Dataset entries:
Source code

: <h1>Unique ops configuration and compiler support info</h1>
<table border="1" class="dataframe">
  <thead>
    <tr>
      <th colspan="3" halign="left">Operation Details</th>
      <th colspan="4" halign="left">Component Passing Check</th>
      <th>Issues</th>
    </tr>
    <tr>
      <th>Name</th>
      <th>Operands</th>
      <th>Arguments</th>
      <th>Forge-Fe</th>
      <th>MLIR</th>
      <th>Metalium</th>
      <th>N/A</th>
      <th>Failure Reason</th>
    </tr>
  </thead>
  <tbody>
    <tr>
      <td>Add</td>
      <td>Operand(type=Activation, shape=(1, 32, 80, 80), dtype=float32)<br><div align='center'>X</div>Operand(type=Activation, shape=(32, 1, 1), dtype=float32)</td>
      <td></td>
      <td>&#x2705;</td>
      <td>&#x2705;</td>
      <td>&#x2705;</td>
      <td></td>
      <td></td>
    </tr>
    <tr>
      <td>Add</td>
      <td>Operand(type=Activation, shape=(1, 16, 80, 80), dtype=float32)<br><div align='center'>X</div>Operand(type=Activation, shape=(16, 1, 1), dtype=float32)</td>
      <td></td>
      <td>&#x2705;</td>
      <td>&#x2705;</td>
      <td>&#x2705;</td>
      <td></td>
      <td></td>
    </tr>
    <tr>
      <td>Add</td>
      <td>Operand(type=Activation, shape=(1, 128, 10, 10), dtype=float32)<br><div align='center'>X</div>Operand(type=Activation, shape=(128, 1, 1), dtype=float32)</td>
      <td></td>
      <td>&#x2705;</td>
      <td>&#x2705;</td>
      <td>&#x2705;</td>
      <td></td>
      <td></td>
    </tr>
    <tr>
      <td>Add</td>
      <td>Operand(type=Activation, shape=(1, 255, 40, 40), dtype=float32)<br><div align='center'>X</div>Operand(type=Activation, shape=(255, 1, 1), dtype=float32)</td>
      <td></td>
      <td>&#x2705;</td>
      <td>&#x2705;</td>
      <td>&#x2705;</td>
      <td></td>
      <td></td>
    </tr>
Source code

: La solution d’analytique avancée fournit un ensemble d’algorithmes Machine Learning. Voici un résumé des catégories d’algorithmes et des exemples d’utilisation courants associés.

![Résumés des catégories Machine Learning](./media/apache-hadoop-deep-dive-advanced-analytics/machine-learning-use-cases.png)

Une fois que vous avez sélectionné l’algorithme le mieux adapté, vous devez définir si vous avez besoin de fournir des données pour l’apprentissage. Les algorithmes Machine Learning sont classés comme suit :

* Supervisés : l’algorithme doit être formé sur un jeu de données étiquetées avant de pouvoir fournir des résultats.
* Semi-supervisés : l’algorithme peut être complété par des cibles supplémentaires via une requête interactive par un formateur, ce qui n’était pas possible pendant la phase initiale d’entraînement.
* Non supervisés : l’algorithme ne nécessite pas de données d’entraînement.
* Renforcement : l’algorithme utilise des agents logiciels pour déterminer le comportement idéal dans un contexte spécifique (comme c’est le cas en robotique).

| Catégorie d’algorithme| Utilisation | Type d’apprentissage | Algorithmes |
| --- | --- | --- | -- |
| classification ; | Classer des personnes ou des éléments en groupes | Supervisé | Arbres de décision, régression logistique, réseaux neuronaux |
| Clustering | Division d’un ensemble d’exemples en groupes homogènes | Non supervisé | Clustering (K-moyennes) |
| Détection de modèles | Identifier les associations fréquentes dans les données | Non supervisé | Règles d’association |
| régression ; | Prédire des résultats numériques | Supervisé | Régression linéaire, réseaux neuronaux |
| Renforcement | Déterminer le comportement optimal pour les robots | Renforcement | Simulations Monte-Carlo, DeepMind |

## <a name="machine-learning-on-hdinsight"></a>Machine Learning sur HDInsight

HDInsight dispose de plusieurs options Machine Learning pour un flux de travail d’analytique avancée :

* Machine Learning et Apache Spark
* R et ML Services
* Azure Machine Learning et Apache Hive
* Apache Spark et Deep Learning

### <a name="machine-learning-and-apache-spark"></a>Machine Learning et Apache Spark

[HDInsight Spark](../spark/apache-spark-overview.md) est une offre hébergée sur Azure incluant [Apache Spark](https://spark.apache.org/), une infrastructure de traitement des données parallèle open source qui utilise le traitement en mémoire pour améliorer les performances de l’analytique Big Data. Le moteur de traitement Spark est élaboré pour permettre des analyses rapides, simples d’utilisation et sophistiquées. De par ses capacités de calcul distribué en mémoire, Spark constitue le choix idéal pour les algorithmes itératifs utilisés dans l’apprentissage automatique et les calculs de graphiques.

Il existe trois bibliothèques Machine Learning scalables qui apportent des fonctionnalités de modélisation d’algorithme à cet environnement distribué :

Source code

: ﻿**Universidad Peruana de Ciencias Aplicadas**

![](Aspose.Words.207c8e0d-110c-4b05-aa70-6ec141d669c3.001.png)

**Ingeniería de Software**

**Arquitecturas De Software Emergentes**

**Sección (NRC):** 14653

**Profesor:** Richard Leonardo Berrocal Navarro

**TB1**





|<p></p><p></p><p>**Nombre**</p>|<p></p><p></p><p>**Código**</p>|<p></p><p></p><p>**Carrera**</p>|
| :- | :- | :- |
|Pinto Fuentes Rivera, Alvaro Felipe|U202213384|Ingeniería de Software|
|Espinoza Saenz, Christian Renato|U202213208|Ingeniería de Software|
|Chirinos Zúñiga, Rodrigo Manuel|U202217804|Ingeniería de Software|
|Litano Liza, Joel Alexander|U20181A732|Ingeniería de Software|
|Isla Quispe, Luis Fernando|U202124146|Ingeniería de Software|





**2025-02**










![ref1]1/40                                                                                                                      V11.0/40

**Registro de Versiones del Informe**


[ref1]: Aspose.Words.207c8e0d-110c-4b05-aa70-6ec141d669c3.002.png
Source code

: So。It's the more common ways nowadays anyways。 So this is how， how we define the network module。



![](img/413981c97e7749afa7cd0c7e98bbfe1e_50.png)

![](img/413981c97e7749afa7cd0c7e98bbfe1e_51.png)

### What this task involves:
Make an exact transcription of the entries.

### Response to this exercise:
Source code

: <h1>Unique ops configuration and compiler support info</h1>
<table border="1" class="dataframe">
  <thead>
    <tr>
      <th colspan="3" halign="left">Operation Details</th>
      <th colspan="4" halign="left">Component Passing Check</th>
      <th>Issues</th>
    </tr>
    <tr>
      <th>Name</th>
      <th>Operands</th>
      <th>Arguments</th>
      <th>Forge-Fe</th>
      <th>MLIR</th>
      <th>Metalium</th>
      <th>N/A</th>
      <th>Failure Reason</th>
    </tr>
  </thead>
  <tbody>
    <tr>
      <td>Add</td>
      <td>Operand(type=Activation, shape=(1, 32, 80, 80), dtype=float32)<br><div align='center'>X</div>Operand(type=Activation, shape=(32, 1, 1), dtype=float32)</td>
      <td></td>
      <td>&#x2705;</td>
      <td>&#x2705;</td>
      <td>&#x2705;</td>
      <td></td>
      <td></td>
    </tr>
    <tr>
      <td>Add</td>
      <td>Operand(type=Activation, shape=(1, 16, 80, 80), dtype=float32)<br><div align='center'>X</div>Operand(type=Activation, shape=(16, 1, 1), dtype=float32)</td>
      <td></td>
      <td>&#x2705;</td>
      <td>&#x2705;</td>
      <td>&#x2705;</td>
      <td></td>
      <td></td>
    </tr>
    <tr>
      <td>Add</td>
      <td>Operand(type=Activation, shape=(1, 128, 10, 10), dtype=float32)<br><div align='center'>X</div>Operand(type=Activation, shape=(128, 1, 1), dtype=float32)</td>
      <td></td>
      <td>&#x2705;</td>
      <td>&#x2705;</td>
      <td>&#x2705;</td>
      <td></td>
      <td></td>
    </tr>
    <tr>
      <td>Add</td>
      <td>Operand(type=Activation, shape=(1, 255, 40, 40), dtype=float32)<br><div align='center'>X</div>Operand(type=Activation, shape=(255, 1, 1), dtype=float32)</td>
      <td></td>
      <td>&#x2705;</td>
      <td>&#x2705;</td>
      <td>&#x2705;</td>
      <td></td>
      <td></td>
    </tr>
Source code

: La solution d’analytique avancée fournit un ensemble d’algorithmes Machine Learning. Voici un résumé des catégories d’algorithmes et des exemples d’utilisation courants associés.

![Résumés des catégories Machine Learning](./media/apache-hadoop-deep-dive-advanced-analytics/machine-learning-use-cases.png)

Une fois que vous avez sélectionné l’algorithme le mieux adapté, vous devez définir si vous avez besoin de fournir des données pour l’apprentissage. Les algorithmes Machine Learning sont classés comme suit :

* Supervisés : l’algorithme doit être formé sur un jeu de données étiquetées avant de pouvoir fournir des résultats.
* Semi-supervisés : l’algorithme peut être complété par des cibles supplémentaires via une requête interactive par un formateur, ce qui n’était pas possible pendant la phase initiale d’entraînement.
* Non supervisés : l’algorithme ne nécessite pas de données d’entraînement.
* Renforcement : l’algorithme utilise des agents logiciels pour déterminer le comportement idéal dans un contexte spécifique (comme c’est le cas en robotique).

| Catégorie d’algorithme| Utilisation | Type d’apprentissage | Algorithmes |
| --- | --- | --- | -- |
| classification ; | Classer des personnes ou des éléments en groupes | Supervisé | Arbres de décision, régression logistique, réseaux neuronaux |
| Clustering | Division d’un ensemble d’exemples en groupes homogènes | Non supervisé | Clustering (K-moyennes) |
| Détection de modèles | Identifier les associations fréquentes dans les données | Non supervisé | Règles d’association |
| régression ; | Prédire des résultats numériques | Supervisé | Régression linéaire, réseaux neuronaux |
| Renforcement | Déterminer le comportement optimal pour les robots | Renforcement | Simulations Monte-Carlo, DeepMind |

## <a name="machine-learning-on-hdinsight"></a>Machine Learning sur HDInsight

HDInsight dispose de plusieurs options Machine Learning pour un flux de travail d’analytique avancée :

* Machine Learning et Apache Spark
* R et ML Services
* Azure Machine Learning et Apache Hive
* Apache Spark et Deep Learning

### <a name="machine-learning-and-apache-spark"></a>Machine Learning et Apache Spark

[HDInsight Spark](../spark/apache-spark-overview.md) est une offre hébergée sur Azure incluant [Apache Spark](https://spark.apache.org/), une infrastructure de traitement des données parallèle open source qui utilise le traitement en mémoire pour améliorer les performances de l’analytique Big Data. Le moteur de traitement Spark est élaboré pour permettre des analyses rapides, simples d’utilisation et sophistiquées. De par ses capacités de calcul distribué en mémoire, Spark constitue le choix idéal pour les algorithmes itératifs utilisés dans l’apprentissage automatique et les calculs de graphiques.

Il existe trois bibliothèques Machine Learning scalables qui apportent des fonctionnalités de modélisation d’algorithme à cet environnement distribué :

Source code

: ﻿**Universidad Peruana de Ciencias Aplicadas**

![](Aspose.Words.207c8e0d-110c-4b05-aa70-6ec141d669c3.001.png)

**Ingeniería de Software**

**Arquitecturas De Software Emergentes**

**Sección (NRC):** 14653

**Profesor:** Richard Leonardo Berrocal Navarro

**TB1**





|<p></p><p></p><p>**Nombre**</p>|<p></p><p></p><p>**Código**</p>|<p></p><p></p><p>**Carrera**</p>|
| :- | :- | :- |
|Pinto Fuentes Rivera, Alvaro Felipe|U202213384|Ingeniería de Software|
|Espinoza Saenz, Christian Renato|U202213208|Ingeniería de Software|
|Chirinos Zúñiga, Rodrigo Manuel|U202217804|Ingeniería de Software|
|Litano Liza, Joel Alexander|U20181A732|Ingeniería de Software|
|Isla Quispe, Luis Fernando|U202124146|Ingeniería de Software|





**2025-02**










![ref1]1/40                                                                                                                      V11.0/40

**Registro de Versiones del Informe**


[ref1]: Aspose.Words.207c8e0d-110c-4b05-aa70-6ec141d669c3.002.png
Source code

: So。It's the more common ways nowadays anyways。 So this is how， how we define the network module。



![](img/413981c97e7749afa7cd0c7e98bbfe1e_50.png)

![](img/413981c97e7749afa7cd0c7e98bbfe1e_51.png)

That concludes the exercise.